The idea is that thieves want to confirm that the card actually works before going on a buying spree, so they'll make a small purchase that wouldn't catch the attention of the cardholder. Popular methods include buying gas or making a small donation to charity, so banks have started scrutinizing those transactions.

Of course, it's not a simple matter of buying gas or giving to charity -- if those tasks triggered alerts constantly, no one would do either with a credit card. But Levin points to another possible explanation: Purchases made in a high-crime area are going to be held to a higher standard by the bank.

"It's almost a form of redlining," he says. "If there are certain [neighborhoods] where they've experienced an enormous amount of fraud, then anytime they see a transaction in the neighborhood, it sends an alert."

(Indeed, Erin tells me that one of the gas purchases that triggered an alert took place in a rough part of Detroit, which she visited specifically for the cheap gas.)

People who steal credit cards and credit card numbers usually aren't doing it so they can outfit their home with electronics and appliances. They don't want the actual products they're fraudulently buying; they're just in it to make money. So banks are always on the lookout for purchases of items that can easily be re-sold.

"Anytime a product can be turned around quickly for cash value, those are going to be the items that you would probably assume that, if you were a thief, you would want to get to first," says Karisse Hendrick of the Merchant Risk Council, which helps online merchants cut down on fraud. Levin says electronics are common choices for fraudsters, as are precious metals and jewelry.

Many thieves don't want to go through the rigmarole of buying laptops and jewelry, then selling them online or at pawnshops. They'd much prefer to just turn your stolen card directly into cold, hard cash.

There are a few ways that they can do that, and all of them will raise red flags at your bank or credit union. Using a credit card to buy a pricey gift card or load a bunch of money on a prepaid debit card is a fast way to attract the suspicions of your credit card issuer. Levin adds that some identity thieves also use stolen or cloned credit cards to buy chips at a casino, which they can then cash out (or, if they're feeling lucky, gamble away).

When assessing whether a purchase might be fraudulent, banks aren't just looking at what you bought and where you bought it. They're also asking if it's something you usually buy.

"The issuers know the buying patterns of a cardholder," says Hendrick. "They know the typical dollar amount of transaction and the type of purchase they put on a credit card."

Your bank sees a fairly high percentage of your purchases, so it knows if one is out of character for you. A thrifty individual who suddenly drops $500 on designer clothes should expect to get a call -- or have to make one when the bank flags the transaction. If you rarely travel and your card is suddenly used to purchase a flight to Europe, that's going to raise some red flags.
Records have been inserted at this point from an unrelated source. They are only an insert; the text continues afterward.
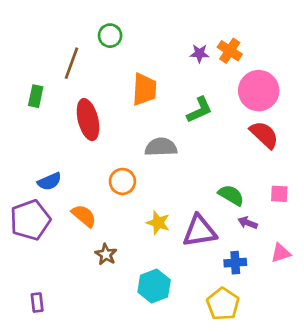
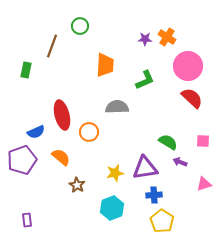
red ellipse: (88, 120) -> (62, 115), moved
yellow star: (158, 223) -> (115, 173), moved, turned -30
blue cross: (235, 263) -> (154, 195), moved

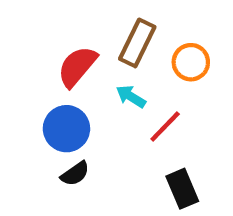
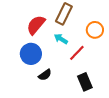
orange circle: (191, 62) -> (95, 30), moved
black semicircle: (75, 174) -> (45, 75), moved

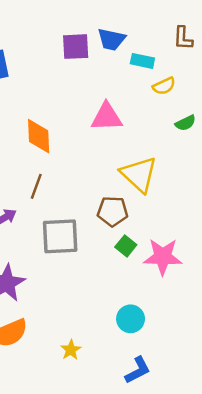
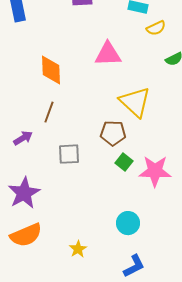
gray square: (60, 236) -> (69, 154), size x0.7

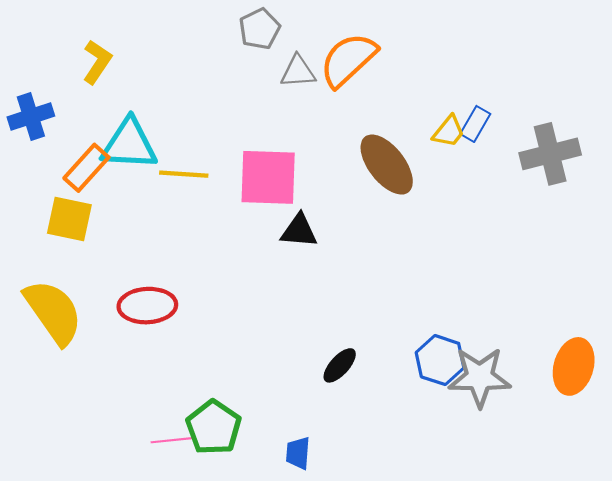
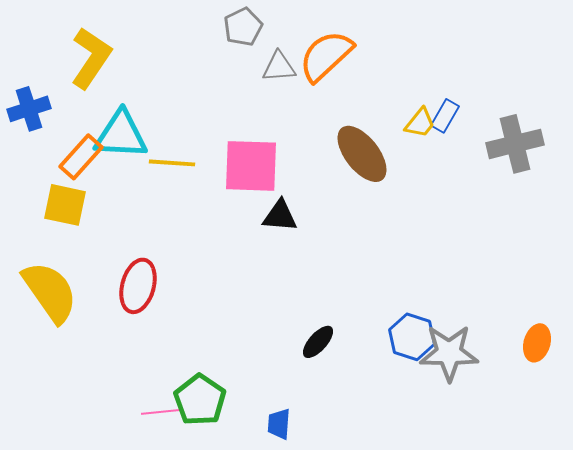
yellow L-shape: (97, 62) -> (91, 58), size x1.5
red ellipse: (147, 306) -> (138, 286), turned -72
orange ellipse: (574, 366) -> (537, 343), size x0.7

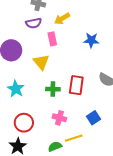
Speaking of Europe, the other big factor in banks' risk equations is whether you're making a purchase in a new area. I bought a computer just days after moving from Boston to New York, and had to confirm to the bank that I was indeed trying to make the purchase. Levin likewise says that making purchases in two different cities over a short period of time raises suspicions.

"I go from New York to California a lot, and invariably someone will call me [from the bank], " he says. Since one person can't go shopping in New York and California at the same time, any time a bank sees multiple purchases in multiple locations in a short period, it's going to be suspicious.